Task description:
Rename "Example" to "Item" in the stretch from the first of these lines through the line containing "ಪಾವನನಾಗನೇತಕ್ಕೆ", and give that stretch back with nothing else changed.

<<<<

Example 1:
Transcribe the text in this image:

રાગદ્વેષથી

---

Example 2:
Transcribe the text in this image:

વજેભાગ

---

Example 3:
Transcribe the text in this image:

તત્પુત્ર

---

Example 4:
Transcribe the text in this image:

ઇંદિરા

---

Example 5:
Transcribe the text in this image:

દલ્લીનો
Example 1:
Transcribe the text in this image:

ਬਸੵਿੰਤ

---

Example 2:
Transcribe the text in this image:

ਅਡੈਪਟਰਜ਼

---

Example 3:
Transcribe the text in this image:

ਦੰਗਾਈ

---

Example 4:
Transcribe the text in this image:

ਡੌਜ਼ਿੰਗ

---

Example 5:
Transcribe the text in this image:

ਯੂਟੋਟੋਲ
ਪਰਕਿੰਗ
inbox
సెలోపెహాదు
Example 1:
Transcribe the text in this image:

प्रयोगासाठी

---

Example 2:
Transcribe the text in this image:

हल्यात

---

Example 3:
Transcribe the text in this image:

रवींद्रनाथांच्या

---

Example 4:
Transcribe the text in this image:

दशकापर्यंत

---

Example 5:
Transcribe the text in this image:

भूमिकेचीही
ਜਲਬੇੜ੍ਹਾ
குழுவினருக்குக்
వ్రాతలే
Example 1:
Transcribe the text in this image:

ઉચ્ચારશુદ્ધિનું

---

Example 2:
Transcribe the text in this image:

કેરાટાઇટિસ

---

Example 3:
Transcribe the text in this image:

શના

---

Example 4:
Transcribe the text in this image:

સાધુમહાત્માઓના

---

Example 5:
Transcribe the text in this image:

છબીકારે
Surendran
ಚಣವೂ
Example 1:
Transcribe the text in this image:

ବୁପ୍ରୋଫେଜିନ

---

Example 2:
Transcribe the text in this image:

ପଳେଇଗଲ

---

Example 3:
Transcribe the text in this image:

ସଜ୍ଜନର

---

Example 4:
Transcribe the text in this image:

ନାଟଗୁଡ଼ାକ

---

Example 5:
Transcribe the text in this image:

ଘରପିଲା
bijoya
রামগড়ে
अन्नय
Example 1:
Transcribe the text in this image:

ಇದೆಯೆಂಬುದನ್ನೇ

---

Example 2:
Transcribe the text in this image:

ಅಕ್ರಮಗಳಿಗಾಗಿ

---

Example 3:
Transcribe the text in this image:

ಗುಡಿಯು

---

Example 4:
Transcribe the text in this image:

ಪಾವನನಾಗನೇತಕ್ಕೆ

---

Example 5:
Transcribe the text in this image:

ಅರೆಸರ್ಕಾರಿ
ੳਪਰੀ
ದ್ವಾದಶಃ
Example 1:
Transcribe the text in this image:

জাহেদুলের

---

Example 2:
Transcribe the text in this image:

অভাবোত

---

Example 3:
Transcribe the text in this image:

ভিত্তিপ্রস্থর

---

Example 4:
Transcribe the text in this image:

>>>>

Completed task:
Item 1:
Transcribe the text in this image:

રાગદ્વેષથી

---

Item 2:
Transcribe the text in this image:

વજેભાગ

---

Item 3:
Transcribe the text in this image:

તત્પુત્ર

---

Item 4:
Transcribe the text in this image:

ઇંદિરા

---

Item 5:
Transcribe the text in this image:

દલ્લીનો
Item 1:
Transcribe the text in this image:

ਬਸੵਿੰਤ

---

Item 2:
Transcribe the text in this image:

ਅਡੈਪਟਰਜ਼

---

Item 3:
Transcribe the text in this image:

ਦੰਗਾਈ

---

Item 4:
Transcribe the text in this image:

ਡੌਜ਼ਿੰਗ

---

Item 5:
Transcribe the text in this image:

ਯੂਟੋਟੋਲ
ਪਰਕਿੰਗ
inbox
సెలోపెహాదు
Item 1:
Transcribe the text in this image:

प्रयोगासाठी

---

Item 2:
Transcribe the text in this image:

हल्यात

---

Item 3:
Transcribe the text in this image:

रवींद्रनाथांच्या

---

Item 4:
Transcribe the text in this image:

दशकापर्यंत

---

Item 5:
Transcribe the text in this image:

भूमिकेचीही
ਜਲਬੇੜ੍ਹਾ
குழுவினருக்குக்
వ్రాతలే
Item 1:
Transcribe the text in this image:

ઉચ્ચારશુદ્ધિનું

---

Item 2:
Transcribe the text in this image:

કેરાટાઇટિસ

---

Item 3:
Transcribe the text in this image:

શના

---

Item 4:
Transcribe the text in this image:

સાધુમહાત્માઓના

---

Item 5:
Transcribe the text in this image:

છબીકારે
Surendran
ಚಣವೂ
Item 1:
Transcribe the text in this image:

ବୁପ୍ରୋଫେଜିନ

---

Item 2:
Transcribe the text in this image:

ପଳେଇଗଲ

---

Item 3:
Transcribe the text in this image:

ସଜ୍ଜନର

---

Item 4:
Transcribe the text in this image:

ନାଟଗୁଡ଼ାକ

---

Item 5:
Transcribe the text in this image:

ଘରପିଲା
bijoya
রামগড়ে
अन्नय
Item 1:
Transcribe the text in this image:

ಇದೆಯೆಂಬುದನ್ನೇ

---

Item 2:
Transcribe the text in this image:

ಅಕ್ರಮಗಳಿಗಾಗಿ

---

Item 3:
Transcribe the text in this image:

ಗುಡಿಯು

---

Item 4:
Transcribe the text in this image:

ಪಾವನನಾಗನೇತಕ್ಕೆ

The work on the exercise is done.